_Work order:_
Count the lines below containing the word "that", and reply with the number alone.

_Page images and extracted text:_
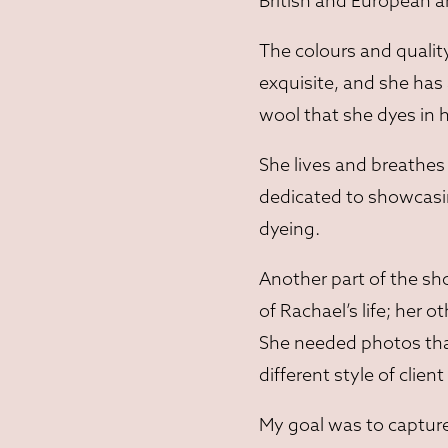
British and European a
The colours and qualit
exquisite, and she has
wool that she dyes in 
She lives and breathes 
dedicated to showcasing
dyeing.
Another part of the sho
of Rachael’s life; her o
She needed photos that
different style of clie
My goal was to capture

_Written response:_
2